■ Extracted text:
============================================================

The two bets this commits us to
Fr8Labs' two biggest investments in 2026 are both downstream of this thesis:
Bet one — the translator layer. Capture a forwarder's tacit knowledge in the normal course of daily work; use AI to deliver the intelligence-work outcomes that used to require headcount; let the forwarder's team focus on the judgment work that makes the brand what it is. This is what most people think the AI story for freight is. It's only half.
Bet two — the ecosystem services layer. Go deeper into the categories forwarders previously had to outsource. Not as "integrations" but as products we deliver directly. Insurance, payments, customs, financing, compliance, forwarder-to-forwarder networks. These are moat-dense in a way that traditional SaaS never was: the more forwarders we serve, the more claims data + routing data + compliance data we accumulate; the more data, the better the AI-delivered outcomes; the better the outcomes, the harder we are to switch off. This is where the defensibility of the next decade gets built, and where we're leaning in hardest.
Those two bets multiply. The translator layer makes a forwarder's own team operate at multiples. The ecosystem layer expands what the forwarder can sell. A forwarder on Fr8Labs should be able to serve more shippers with the same team (translator), and capture more margin per shipment (ecosystem). Both at once.
The people worried about freight software in 2026 are worried about whether the old shape of software survives. That's the pessimist half. The optimist half — the half I keep landing on — is that the thing we build over the next five years is going to be bigger than what any pre-AI freight software company was ever going to build. It just has a different shape.
The innovator's dilemma, and why we want to be on the other side of it
Bek's piece ends with a warning I think about a lot. Selling outcomes means cutting your current customers out of doing that work themselves. A vendor that built on selling tools to a function will struggle to sell that function's work instead of that function. The revenue models don't point the same direction. The sales motions don't know the move.
Freight incumbents are on the wrong side of this. Their revenue model is charging forwarders for tools that make their existing teams faster. Replacing those teams isn't what their account reps have spent twenty years pitching.
We came in late enough to not have that baggage. We've built the platform, but we haven't built thirty years of revenue habits on top of the wrong part of the forwarder's org chart. That's an advantage, and we intend to use it.
What I'd ask you to take away
If you're a forwarder reading this: the software conversation is about to stop being about modules and start being about outcomes. The question that cuts through the noise: what is the vendor willing to take ownership of, and what do they still hand back to my team?
If you're building software adjacent to us: I cannot recommend Bek's piece highly enough. Even if your industry isn't freight, the structural logic of services-as-software applies anywhere customers currently pay for outcomes delivered by humans doing intelligence work.
If you're an investor thinking about freight: the next generation of winners here won't look like software companies in the traditional TAM sense. They'll look like operators of outcome-delivery at software margins, with a thin layer of judgment work kept by a small human team, and moats built from data, integration depth, and network effects. Not features.
I opened this post by saying I stopped being a pessimist. What I actually mean is: the crisis I described in Part 1 is real for one kind of company. The opportunity — the one Bek's piece makes legible — is real for a different kind. Fr8Labs is trying to be the second. That bet is why I'm more excited about this year's roadmap than I've been about any roadmap since we started.

============================================================

■ Recorded data:
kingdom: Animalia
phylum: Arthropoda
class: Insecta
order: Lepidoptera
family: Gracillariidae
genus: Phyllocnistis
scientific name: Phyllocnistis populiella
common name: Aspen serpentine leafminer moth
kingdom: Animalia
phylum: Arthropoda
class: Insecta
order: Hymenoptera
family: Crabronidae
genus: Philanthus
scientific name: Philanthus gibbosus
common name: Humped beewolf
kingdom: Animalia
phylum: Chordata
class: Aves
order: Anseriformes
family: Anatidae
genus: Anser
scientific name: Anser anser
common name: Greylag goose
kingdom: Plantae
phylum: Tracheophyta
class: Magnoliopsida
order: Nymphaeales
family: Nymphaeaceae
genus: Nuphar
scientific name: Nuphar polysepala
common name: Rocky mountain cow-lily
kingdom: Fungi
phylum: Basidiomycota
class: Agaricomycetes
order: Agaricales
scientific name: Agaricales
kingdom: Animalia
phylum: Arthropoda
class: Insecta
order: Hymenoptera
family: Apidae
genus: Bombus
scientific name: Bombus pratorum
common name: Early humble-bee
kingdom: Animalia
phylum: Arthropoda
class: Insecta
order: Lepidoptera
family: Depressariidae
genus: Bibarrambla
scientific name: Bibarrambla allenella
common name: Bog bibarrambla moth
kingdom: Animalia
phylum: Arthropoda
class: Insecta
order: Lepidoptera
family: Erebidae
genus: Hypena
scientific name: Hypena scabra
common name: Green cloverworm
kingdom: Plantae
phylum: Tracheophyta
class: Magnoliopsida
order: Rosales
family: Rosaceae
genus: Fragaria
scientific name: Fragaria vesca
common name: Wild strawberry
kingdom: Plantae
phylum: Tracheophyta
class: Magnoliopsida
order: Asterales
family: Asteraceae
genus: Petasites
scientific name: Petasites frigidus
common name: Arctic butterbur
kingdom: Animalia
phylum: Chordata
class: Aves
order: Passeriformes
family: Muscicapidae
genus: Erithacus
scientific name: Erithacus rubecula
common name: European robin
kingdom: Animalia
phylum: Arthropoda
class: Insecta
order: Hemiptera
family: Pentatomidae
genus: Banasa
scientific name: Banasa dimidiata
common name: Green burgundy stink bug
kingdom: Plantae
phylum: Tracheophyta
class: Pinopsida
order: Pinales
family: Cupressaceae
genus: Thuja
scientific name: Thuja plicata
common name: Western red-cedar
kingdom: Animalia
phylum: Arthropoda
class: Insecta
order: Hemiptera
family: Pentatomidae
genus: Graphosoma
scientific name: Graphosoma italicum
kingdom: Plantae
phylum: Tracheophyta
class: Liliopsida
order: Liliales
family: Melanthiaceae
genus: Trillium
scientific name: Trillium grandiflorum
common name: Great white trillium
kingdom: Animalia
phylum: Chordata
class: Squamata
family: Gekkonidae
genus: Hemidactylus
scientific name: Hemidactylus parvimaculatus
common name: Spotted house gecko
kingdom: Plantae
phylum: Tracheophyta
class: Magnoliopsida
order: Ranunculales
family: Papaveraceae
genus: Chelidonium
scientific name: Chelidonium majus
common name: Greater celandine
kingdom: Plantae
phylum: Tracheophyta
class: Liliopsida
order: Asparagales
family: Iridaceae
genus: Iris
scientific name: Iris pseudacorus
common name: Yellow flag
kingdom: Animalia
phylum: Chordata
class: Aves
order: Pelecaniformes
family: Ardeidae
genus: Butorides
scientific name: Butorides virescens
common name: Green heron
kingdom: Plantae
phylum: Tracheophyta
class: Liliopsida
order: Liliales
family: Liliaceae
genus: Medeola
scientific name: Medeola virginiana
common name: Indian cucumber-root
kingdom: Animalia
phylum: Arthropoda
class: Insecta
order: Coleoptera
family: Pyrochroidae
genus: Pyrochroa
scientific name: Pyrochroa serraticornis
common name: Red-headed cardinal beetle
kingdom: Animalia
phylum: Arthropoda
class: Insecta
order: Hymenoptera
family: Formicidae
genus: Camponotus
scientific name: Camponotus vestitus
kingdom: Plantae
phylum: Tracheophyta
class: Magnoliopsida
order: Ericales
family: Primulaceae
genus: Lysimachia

============================================================

■ Required action: Reproduce, word for word, the part of the Fr8Labs post above that lies between "The innovator's dilemma, and" and "know the move.", inclusive.

■ Task response:
The innovator's dilemma, and why we want to be on the other side of it
Bek's piece ends with a warning I think about a lot. Selling outcomes means cutting your current customers out of doing that work themselves. A vendor that built on selling tools to a function will struggle to sell that function's work instead of that function. The revenue models don't point the same direction. The sales motions don't know the move.